It's been more than two years since I wrote anything for this blog. I have thought about it several times, but I each time I did, I felt as if I had nothing to contribute, nothing to say that had interest or value. More so than anything, I think my creative energies focused on fitting back into the working world by returning to teaching after an extended break, and figuring out how to balance home and job in the best way possible.
I also had to find out who I was again, in the context of myself. I had been solely Momma for six years and I needed to rediscover exactly who Melanie was. I'm still working on it, and still surprising myself on occasion when I find a new facet of who I am. The itch to write, however, has been resurfacing lately and getting harder and harder to ignore. I feel rusty at it, but like I tell my students and my own children, the best solution for almost any problem is action. You'll never know if you don't try. So please forgive this attempt if it falls short, but getting back into the regular writing game is going to take some practice. It's kind of scary because I am used to being good at putting words together, to conveying a message. I hate not being good at something I care about. Nevertheless, I need to just suck it up and jump back into writing, even if takes several attempts to get back to being coherent and well-written. As a friend of mine told me once when I was lamenting about using technology in the class room and my fear of screwing up, "You just need to go ahead and do it. You can't suck at it forever."
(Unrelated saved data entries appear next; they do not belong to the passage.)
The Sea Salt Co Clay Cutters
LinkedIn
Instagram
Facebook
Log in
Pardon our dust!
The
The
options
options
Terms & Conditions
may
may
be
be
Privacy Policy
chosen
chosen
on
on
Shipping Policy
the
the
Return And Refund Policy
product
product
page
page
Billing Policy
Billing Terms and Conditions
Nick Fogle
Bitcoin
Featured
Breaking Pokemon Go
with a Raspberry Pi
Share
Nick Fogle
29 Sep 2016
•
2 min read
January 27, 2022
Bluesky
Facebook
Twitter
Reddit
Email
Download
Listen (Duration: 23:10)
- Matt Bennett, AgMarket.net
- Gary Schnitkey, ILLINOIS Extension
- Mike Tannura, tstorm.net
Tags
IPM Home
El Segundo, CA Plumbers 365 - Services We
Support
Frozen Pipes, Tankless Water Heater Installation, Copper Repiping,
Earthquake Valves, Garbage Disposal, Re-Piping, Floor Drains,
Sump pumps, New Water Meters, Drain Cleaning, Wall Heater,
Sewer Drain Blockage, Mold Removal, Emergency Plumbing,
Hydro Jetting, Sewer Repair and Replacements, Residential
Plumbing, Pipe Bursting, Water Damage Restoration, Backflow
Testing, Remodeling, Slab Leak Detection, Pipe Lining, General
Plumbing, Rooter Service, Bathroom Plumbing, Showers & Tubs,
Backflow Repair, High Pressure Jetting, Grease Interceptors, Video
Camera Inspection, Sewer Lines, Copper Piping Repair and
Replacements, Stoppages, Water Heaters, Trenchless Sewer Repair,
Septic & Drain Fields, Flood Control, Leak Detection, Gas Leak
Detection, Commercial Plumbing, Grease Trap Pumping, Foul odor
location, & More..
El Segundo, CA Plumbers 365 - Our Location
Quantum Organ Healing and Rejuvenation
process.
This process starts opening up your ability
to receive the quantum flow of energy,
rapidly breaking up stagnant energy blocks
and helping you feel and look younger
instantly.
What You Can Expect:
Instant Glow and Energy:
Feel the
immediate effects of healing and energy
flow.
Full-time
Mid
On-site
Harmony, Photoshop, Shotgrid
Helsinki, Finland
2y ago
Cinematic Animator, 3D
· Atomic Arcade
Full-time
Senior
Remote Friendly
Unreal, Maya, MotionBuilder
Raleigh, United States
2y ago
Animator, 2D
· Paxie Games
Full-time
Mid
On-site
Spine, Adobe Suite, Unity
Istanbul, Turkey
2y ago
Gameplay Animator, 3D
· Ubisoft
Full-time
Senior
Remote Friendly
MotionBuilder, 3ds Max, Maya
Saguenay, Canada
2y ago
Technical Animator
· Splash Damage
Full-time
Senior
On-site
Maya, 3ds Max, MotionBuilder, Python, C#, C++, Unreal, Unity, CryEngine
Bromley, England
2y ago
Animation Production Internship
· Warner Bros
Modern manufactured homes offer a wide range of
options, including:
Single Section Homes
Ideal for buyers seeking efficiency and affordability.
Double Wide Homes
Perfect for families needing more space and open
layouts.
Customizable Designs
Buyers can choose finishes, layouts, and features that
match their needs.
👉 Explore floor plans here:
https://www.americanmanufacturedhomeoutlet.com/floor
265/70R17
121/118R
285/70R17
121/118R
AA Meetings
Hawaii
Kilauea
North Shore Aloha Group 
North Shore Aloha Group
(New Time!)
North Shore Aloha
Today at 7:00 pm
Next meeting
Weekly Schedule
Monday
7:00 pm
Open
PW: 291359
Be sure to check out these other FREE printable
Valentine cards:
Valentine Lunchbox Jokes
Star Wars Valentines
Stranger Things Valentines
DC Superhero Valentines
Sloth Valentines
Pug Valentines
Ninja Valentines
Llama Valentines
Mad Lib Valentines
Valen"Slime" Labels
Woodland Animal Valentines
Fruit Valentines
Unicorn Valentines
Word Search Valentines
I just finished my third year as a social studies teacher for a small alternative high school, and for the most part, I have enjoyed every minute of it. In addition to teaching several different courses and sponsoring clubs and classes, I jumped into becoming a member of the teacher's union. With both endeavors, I discovered that as I have aged my voice has become clearer and stronger. Initially I worried that my break from teaching had caused me to lose my ability to teach well, to lose my sharpness and skill. However, I was very pleasantly surprised that my confidence regarding my skills and contributions became more solidified. I actually think I am a better teacher now than I was when I worked for 11 years straight. Taking that time to be a stay-at-home mother, facing financial difficulties, living through some very challenging personal issues, and having time to reflect and explore what's important in this life gave me a better perspective on all different kinds of people, especially young people. I think I am better able to empathize with students and the issues they bring with them to school because I have faced some of those issues first-hand. Taking that time helped to clarify a lot of my ideas about what is important in teaching, and even though I had to play a lot of catch up with pedagogy and the best practices, I am a better teacher than I was before. I am better a person than I was before, and I am fortunate that I can bring my improved self to the class room and share it with students.
I am at a point where I feel pretty balanced and centered in my life. I think that's why I want to write again. I don't know if I have anything of merit to say, but that's not really the point anyway. It's a creative outlet and I have both the desire and the room for it again. That makes me happy. So, I am going to pursue it. I am going to enjoy it, work at it, and get better at it. It feels good to be back.